--- PROBLEM REQUIREMENTS ---
Give every line of the entries below as a Markdown table with the columns Row and Line. Number the lines in order and leave out blank lines.

(Dataset items)
begin

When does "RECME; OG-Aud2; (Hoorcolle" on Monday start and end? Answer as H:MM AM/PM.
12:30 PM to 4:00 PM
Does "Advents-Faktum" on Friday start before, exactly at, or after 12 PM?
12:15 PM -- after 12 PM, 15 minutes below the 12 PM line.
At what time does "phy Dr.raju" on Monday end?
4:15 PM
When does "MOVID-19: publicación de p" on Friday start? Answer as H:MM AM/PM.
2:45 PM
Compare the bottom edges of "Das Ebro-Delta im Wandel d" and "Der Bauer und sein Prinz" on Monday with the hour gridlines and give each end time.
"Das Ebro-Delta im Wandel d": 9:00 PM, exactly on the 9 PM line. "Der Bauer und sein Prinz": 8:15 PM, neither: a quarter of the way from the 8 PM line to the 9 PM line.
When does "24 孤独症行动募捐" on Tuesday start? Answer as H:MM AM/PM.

end

--- FINISHED ANSWER ---
| Row | Line |
|---|---|
| 1 | When does "RECME; OG-Aud2; (Hoorcolle" on Monday start and end? Answer as H:MM AM/PM. |
| 2 | 12:30 PM to 4:00 PM |
| 3 | Does "Advents-Faktum" on Friday start before, exactly at, or after 12 PM? |
| 4 | 12:15 PM -- after 12 PM, 15 minutes below the 12 PM line. |
| 5 | At what time does "phy Dr.raju" on Monday end? |
| 6 | 4:15 PM |
| 7 | When does "MOVID-19: publicación de p" on Friday start? Answer as H:MM AM/PM. |
| 8 | 2:45 PM |
| 9 | Compare the bottom edges of "Das Ebro-Delta im Wandel d" and "Der Bauer und sein Prinz" on Monday with the hour gridlines and give each end time. |
| 10 | "Das Ebro-Delta im Wandel d": 9:00 PM, exactly on the 9 PM line. "Der Bauer und sein Prinz": 8:15 PM, neither: a quarter of the way from the 8 PM line to the 9 PM line. |
| 11 | When does "24 孤独症行动募捐" on Tuesday start? Answer as H:MM AM/PM. |